■ Problem requirements: Please collect every line in the listing below that contains the string "Vienetta", copying each one in full. Case counts.
Top of Dataset content
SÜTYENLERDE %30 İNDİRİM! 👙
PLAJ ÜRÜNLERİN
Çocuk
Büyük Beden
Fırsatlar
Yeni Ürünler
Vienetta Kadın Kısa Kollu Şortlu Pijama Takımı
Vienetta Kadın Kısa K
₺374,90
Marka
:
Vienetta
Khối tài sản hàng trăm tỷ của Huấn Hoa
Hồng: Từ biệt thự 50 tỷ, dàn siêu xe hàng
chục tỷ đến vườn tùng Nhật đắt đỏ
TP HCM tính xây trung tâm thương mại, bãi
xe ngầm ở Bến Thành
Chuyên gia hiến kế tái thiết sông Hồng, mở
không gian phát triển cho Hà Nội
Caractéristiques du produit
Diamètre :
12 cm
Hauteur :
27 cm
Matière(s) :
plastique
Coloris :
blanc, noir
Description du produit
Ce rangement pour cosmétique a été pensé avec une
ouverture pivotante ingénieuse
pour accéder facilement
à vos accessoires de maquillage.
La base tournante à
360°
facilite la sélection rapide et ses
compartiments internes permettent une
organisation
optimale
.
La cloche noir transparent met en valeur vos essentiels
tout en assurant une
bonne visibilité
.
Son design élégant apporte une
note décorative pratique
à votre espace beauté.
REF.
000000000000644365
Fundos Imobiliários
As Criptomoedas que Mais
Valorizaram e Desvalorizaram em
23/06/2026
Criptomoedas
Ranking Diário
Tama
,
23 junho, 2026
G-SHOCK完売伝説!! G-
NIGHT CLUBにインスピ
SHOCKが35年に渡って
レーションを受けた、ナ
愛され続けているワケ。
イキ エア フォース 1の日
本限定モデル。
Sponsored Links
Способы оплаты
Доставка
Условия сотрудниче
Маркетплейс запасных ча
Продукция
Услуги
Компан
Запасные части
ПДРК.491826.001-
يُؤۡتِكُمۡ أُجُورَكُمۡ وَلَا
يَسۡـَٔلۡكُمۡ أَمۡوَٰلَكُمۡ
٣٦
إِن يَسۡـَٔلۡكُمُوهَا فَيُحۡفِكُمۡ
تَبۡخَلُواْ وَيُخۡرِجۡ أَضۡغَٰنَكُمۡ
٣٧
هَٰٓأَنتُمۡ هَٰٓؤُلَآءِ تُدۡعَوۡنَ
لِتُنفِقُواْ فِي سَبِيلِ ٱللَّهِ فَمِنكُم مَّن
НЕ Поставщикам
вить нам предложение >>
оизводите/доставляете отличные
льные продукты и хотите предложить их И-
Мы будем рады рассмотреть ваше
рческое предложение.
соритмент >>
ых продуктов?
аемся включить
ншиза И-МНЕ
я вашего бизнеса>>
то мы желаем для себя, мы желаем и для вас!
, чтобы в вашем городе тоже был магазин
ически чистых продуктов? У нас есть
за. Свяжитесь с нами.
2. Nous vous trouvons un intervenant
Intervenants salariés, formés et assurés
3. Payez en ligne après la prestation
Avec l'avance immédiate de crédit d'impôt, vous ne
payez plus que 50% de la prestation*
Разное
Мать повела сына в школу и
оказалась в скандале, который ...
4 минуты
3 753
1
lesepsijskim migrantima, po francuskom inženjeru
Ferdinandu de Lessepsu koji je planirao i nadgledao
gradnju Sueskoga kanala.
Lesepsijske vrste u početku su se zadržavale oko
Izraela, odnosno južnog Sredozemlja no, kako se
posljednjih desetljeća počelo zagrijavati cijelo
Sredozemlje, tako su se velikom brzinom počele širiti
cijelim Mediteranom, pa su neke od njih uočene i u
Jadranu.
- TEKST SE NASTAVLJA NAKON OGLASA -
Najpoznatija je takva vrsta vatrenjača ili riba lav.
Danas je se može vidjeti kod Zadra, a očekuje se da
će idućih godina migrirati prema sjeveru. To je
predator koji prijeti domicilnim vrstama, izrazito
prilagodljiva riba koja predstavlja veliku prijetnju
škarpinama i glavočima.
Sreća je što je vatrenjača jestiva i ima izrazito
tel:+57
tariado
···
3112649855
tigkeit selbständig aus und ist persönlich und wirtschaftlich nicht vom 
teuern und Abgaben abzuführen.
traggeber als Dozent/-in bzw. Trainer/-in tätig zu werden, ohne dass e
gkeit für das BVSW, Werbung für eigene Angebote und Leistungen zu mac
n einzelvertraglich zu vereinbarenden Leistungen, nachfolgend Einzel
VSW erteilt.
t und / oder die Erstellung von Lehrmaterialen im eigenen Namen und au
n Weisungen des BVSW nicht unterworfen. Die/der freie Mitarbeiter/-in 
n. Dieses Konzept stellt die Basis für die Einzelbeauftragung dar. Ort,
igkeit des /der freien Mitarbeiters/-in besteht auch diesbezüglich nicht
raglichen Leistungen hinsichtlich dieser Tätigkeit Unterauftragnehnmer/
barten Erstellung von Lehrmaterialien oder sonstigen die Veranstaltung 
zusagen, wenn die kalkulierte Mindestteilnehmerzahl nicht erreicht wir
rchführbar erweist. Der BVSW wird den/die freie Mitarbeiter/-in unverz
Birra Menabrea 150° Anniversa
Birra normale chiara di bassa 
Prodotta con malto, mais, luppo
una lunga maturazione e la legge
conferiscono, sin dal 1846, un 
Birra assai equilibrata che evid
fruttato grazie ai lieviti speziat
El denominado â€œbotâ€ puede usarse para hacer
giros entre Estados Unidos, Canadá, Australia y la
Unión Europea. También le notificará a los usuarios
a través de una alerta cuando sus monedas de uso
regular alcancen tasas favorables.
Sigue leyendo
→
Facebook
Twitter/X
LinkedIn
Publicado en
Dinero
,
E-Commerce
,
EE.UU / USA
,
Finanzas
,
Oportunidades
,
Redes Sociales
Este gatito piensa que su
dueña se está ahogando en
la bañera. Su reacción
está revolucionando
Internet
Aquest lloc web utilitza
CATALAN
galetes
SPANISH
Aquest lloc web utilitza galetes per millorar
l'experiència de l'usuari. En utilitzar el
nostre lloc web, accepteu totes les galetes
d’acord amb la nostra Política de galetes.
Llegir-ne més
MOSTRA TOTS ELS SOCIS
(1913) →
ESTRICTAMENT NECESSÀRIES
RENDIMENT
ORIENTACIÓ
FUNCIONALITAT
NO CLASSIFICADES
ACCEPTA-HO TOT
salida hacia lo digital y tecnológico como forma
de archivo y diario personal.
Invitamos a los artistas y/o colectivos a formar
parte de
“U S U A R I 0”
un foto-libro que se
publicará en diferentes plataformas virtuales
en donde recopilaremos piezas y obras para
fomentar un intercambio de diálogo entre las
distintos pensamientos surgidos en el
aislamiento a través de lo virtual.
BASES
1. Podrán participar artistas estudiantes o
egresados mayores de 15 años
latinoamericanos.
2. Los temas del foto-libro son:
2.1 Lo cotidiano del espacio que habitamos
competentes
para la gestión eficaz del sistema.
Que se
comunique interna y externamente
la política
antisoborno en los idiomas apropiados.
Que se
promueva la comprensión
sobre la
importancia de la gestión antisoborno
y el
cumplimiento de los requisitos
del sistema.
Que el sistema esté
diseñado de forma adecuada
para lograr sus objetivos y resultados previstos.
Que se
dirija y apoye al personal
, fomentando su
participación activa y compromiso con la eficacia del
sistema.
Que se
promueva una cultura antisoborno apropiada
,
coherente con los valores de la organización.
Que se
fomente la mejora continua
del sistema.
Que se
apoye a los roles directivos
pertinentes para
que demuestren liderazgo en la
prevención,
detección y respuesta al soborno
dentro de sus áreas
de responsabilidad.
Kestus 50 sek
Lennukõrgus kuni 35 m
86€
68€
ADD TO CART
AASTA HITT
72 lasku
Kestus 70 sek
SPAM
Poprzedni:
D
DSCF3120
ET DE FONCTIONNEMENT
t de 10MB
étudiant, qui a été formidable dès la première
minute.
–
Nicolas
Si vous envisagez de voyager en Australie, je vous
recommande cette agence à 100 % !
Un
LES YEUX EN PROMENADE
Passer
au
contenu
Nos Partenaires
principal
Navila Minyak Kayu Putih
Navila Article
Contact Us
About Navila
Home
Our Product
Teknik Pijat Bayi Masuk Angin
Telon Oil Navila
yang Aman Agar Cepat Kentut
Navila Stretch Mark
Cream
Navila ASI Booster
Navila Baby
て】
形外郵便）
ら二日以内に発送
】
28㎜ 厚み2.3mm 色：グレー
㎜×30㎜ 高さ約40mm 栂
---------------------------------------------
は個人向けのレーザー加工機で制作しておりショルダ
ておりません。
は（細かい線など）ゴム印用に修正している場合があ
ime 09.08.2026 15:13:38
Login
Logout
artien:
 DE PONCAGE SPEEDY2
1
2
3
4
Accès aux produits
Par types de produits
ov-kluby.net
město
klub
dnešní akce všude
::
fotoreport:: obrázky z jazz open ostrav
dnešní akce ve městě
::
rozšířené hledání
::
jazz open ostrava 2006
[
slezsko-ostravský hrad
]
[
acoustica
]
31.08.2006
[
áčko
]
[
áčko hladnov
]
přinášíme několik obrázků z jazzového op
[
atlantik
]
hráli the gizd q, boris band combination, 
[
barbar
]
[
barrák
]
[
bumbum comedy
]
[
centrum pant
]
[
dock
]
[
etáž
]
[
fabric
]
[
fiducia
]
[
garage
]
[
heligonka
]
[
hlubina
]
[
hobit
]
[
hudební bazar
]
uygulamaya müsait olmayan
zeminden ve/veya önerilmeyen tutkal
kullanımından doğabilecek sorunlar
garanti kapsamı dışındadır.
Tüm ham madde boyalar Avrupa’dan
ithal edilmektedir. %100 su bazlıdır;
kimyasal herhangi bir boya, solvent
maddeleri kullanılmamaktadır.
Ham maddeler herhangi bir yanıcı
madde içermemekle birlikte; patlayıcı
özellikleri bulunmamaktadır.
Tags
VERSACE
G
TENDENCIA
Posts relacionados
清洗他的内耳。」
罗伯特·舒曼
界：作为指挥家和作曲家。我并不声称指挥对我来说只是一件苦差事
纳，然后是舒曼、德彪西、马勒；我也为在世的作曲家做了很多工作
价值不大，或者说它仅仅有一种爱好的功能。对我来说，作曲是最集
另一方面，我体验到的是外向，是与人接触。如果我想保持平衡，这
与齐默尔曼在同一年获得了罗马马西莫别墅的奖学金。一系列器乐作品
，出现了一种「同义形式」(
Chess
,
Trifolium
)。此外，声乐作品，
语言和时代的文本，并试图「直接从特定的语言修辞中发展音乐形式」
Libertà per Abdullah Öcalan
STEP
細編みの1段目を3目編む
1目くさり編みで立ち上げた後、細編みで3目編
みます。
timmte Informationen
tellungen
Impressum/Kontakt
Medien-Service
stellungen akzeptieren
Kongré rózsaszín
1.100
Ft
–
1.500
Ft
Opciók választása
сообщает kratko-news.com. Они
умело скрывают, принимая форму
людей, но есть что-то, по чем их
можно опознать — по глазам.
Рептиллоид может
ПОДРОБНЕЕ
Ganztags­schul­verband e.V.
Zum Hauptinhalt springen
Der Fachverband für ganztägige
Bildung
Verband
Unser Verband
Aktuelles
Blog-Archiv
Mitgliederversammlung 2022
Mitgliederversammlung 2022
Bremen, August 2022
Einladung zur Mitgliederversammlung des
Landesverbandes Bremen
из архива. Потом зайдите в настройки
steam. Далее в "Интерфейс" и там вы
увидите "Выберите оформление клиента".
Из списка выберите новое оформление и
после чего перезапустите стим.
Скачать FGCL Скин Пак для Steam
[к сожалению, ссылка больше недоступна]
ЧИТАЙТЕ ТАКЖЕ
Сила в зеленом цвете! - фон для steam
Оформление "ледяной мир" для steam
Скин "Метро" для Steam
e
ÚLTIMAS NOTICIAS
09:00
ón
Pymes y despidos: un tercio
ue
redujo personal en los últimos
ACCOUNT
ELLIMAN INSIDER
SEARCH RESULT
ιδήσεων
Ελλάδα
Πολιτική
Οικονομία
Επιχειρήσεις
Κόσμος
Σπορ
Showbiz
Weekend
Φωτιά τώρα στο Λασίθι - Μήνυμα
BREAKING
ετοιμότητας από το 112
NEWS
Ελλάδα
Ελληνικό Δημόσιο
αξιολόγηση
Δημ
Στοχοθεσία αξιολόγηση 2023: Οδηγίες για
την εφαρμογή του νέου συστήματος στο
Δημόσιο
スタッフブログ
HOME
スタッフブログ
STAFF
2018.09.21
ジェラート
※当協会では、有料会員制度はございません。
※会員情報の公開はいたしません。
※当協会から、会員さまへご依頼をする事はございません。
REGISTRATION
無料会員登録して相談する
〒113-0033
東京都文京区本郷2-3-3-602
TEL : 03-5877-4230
Bottom of Dataset content
■ Response to the exercise:
Vienetta Kadın Kısa Kollu Şortlu Pijama Takımı
Vienetta Kadın Kısa K
Vienetta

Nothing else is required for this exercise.